Write the next part of the comment thread on grammatical case in the German sentence about a mother who swims more than a father, continuing after its last sentence.

• _PASSAGE_

┌──

Translation:Meine Mutter schwimmt mehr als mein Vater.
10 Comments
Is it not all nominative? (Not being sarcastic, my grammar education was pathetic) To my understanding, the direct object gets the accusative. The father isn't being "verbed" in this sentence, therefor not the direct object, and the mother isn't doing something to or for the father, so he isn't the indirect object, therefor not dative. And it isn't genitive. Default tells me it's nominative. (?)
This is difficult for Anglophones because in english both "than I/he/she/we/they" and "than me/him/her/us/them" are accepted (subjective and objective cases). However, only the former is correct, and it seems to be the same in German. Remeber that in "my mother swims more than my father (swims)", "swims" is implied, and so "my father" is a subject, not an object.

└──

• _MATERIAL SHOWN_
┌──

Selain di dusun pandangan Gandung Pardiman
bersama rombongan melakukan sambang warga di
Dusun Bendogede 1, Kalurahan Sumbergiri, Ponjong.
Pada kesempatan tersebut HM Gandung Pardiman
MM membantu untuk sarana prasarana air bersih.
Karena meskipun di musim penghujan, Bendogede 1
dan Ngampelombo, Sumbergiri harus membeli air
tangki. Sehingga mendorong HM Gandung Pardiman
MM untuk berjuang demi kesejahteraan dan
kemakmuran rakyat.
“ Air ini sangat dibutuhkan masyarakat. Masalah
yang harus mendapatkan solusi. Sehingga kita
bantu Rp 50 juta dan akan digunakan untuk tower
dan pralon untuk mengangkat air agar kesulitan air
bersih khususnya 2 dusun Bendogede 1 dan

└──

• _RESULT_
"The comparison of adjectives and adverbs in German: No matter how long the adjective or adverb, German always adds -er ("schöner", "interessanter"). Never use mehr for this purpose. Adjective endings follow the -er. Of course, adverbs and predicate adjectives take no endings."
http://www.dartmouth.edu/~german/Grammatik/Comparatives/Comparatives.html
617
That would be a translation for "My mother swims more than my papa".
A quite an unlikely sentence in either language, mixing more formal Mutter/mother with more informal Papa/papa. Unless, perhaps, the speaker wants to emphasize the different levels of respect and affection for each parent.